DESCRIPTION OF THE TASK: Return the lines below unchanged, leaving out the pictures.

(Records from a data collection)
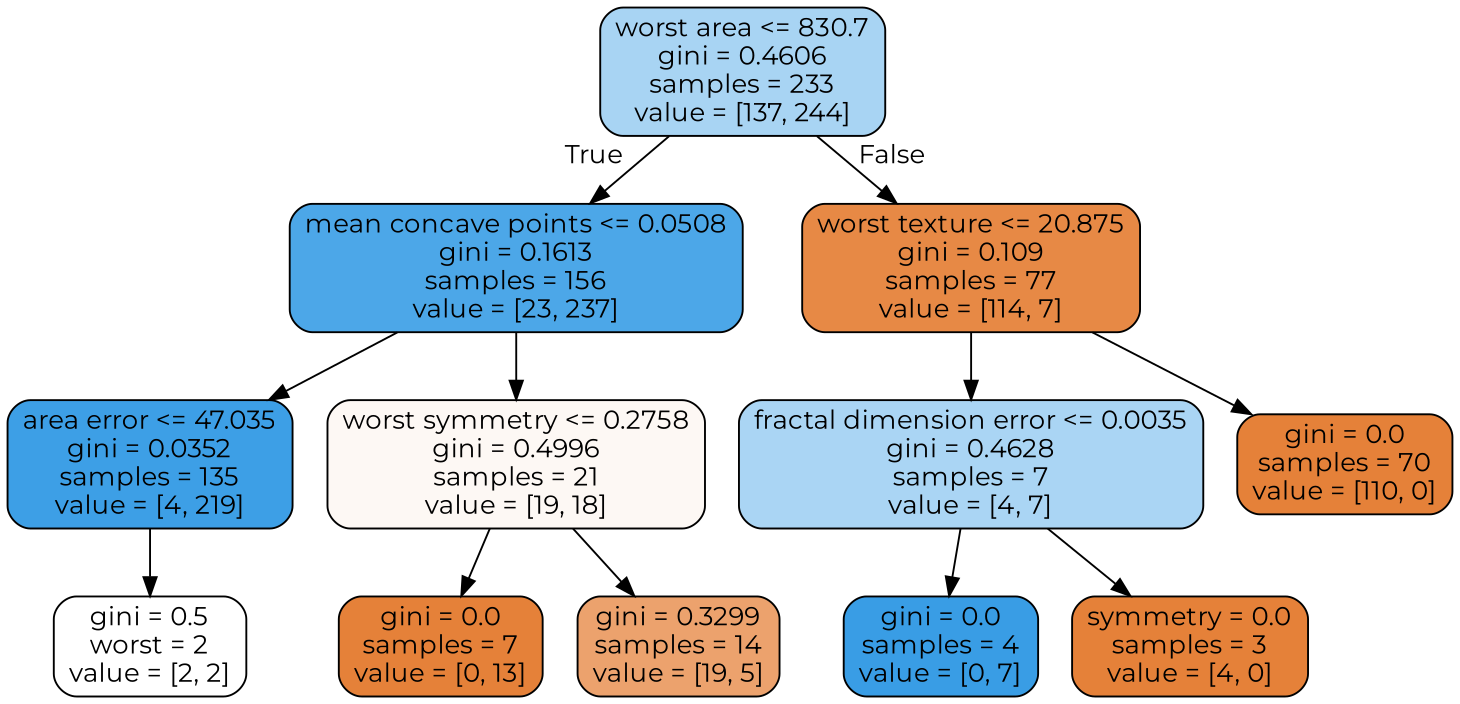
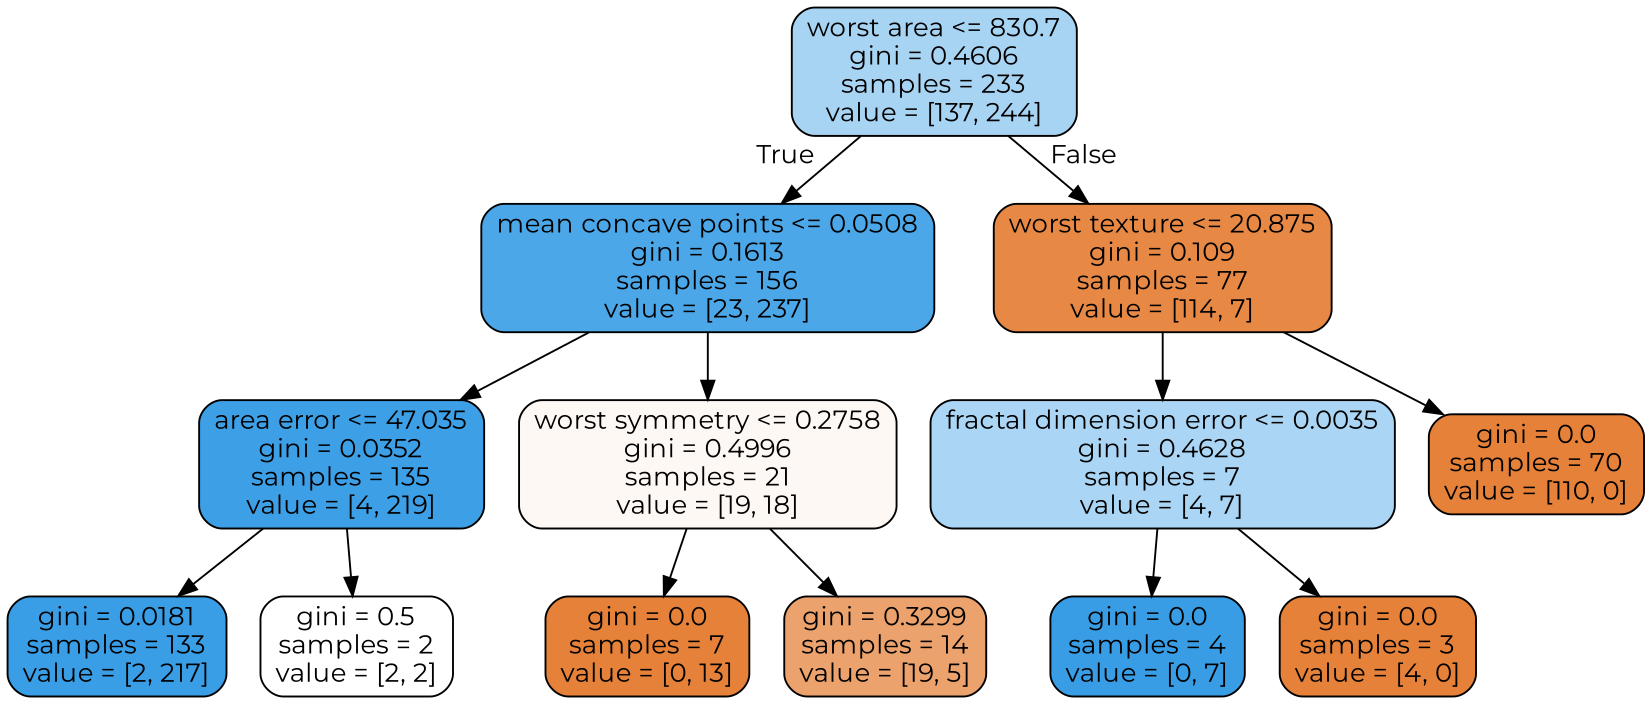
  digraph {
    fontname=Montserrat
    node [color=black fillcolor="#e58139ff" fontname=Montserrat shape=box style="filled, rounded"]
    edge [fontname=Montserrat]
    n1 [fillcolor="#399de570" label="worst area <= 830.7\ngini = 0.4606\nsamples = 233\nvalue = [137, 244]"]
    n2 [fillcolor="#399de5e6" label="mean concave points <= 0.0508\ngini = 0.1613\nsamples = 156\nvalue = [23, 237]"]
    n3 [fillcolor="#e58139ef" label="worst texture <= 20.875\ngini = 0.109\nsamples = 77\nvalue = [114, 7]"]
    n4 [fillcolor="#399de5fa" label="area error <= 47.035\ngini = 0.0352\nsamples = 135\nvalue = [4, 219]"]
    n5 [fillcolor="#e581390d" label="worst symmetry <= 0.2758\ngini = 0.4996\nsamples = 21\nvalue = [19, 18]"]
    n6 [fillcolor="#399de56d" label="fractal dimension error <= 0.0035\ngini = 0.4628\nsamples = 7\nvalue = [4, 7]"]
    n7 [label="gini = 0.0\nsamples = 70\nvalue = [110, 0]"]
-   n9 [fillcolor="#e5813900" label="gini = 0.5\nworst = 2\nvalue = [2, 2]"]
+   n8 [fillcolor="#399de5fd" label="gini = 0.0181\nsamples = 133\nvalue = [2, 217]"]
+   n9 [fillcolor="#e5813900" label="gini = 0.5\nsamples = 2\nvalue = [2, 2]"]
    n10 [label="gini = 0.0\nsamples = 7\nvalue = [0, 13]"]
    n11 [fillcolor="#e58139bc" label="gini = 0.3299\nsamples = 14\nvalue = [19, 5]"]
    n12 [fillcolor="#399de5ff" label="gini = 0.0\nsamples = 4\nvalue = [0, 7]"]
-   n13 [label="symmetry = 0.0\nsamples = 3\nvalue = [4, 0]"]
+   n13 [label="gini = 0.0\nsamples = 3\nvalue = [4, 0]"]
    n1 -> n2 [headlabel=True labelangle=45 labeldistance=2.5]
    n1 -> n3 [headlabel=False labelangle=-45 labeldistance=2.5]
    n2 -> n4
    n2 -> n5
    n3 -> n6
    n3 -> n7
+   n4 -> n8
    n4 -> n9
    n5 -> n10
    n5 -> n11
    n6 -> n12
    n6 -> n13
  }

OUTPUT BELOW:
  digraph {
    fontname=Montserrat
    node [color=black fillcolor="#e58139ff" fontname=Montserrat shape=box style="filled, rounded"]
    edge [fontname=Montserrat]
    n1 [fillcolor="#399de570" label="worst area <= 830.7\ngini = 0.4606\nsamples = 233\nvalue = [137, 244]"]
    n2 [fillcolor="#399de5e6" label="mean concave points <= 0.0508\ngini = 0.1613\nsamples = 156\nvalue = [23, 237]"]
    n3 [fillcolor="#e58139ef" label="worst texture <= 20.875\ngini = 0.109\nsamples = 77\nvalue = [114, 7]"]
    n4 [fillcolor="#399de5fa" label="area error <= 47.035\ngini = 0.0352\nsamples = 135\nvalue = [4, 219]"]
    n5 [fillcolor="#e581390d" label="worst symmetry <= 0.2758\ngini = 0.4996\nsamples = 21\nvalue = [19, 18]"]
    n6 [fillcolor="#399de56d" label="fractal dimension error <= 0.0035\ngini = 0.4628\nsamples = 7\nvalue = [4, 7]"]
    n7 [label="gini = 0.0\nsamples = 70\nvalue = [110, 0]"]
-   n9 [fillcolor="#e5813900" label="gini = 0.5\nworst = 2\nvalue = [2, 2]"]
+   n8 [fillcolor="#399de5fd" label="gini = 0.0181\nsamples = 133\nvalue = [2, 217]"]
+   n9 [fillcolor="#e5813900" label="gini = 0.5\nsamples = 2\nvalue = [2, 2]"]
    n10 [label="gini = 0.0\nsamples = 7\nvalue = [0, 13]"]
    n11 [fillcolor="#e58139bc" label="gini = 0.3299\nsamples = 14\nvalue = [19, 5]"]
    n12 [fillcolor="#399de5ff" label="gini = 0.0\nsamples = 4\nvalue = [0, 7]"]
-   n13 [label="symmetry = 0.0\nsamples = 3\nvalue = [4, 0]"]
+   n13 [label="gini = 0.0\nsamples = 3\nvalue = [4, 0]"]
    n1 -> n2 [headlabel=True labelangle=45 labeldistance=2.5]
    n1 -> n3 [headlabel=False labelangle=-45 labeldistance=2.5]
    n2 -> n4
    n2 -> n5
    n3 -> n6
    n3 -> n7
+   n4 -> n8
    n4 -> n9
    n5 -> n10
    n5 -> n11
    n6 -> n12
    n6 -> n13
  }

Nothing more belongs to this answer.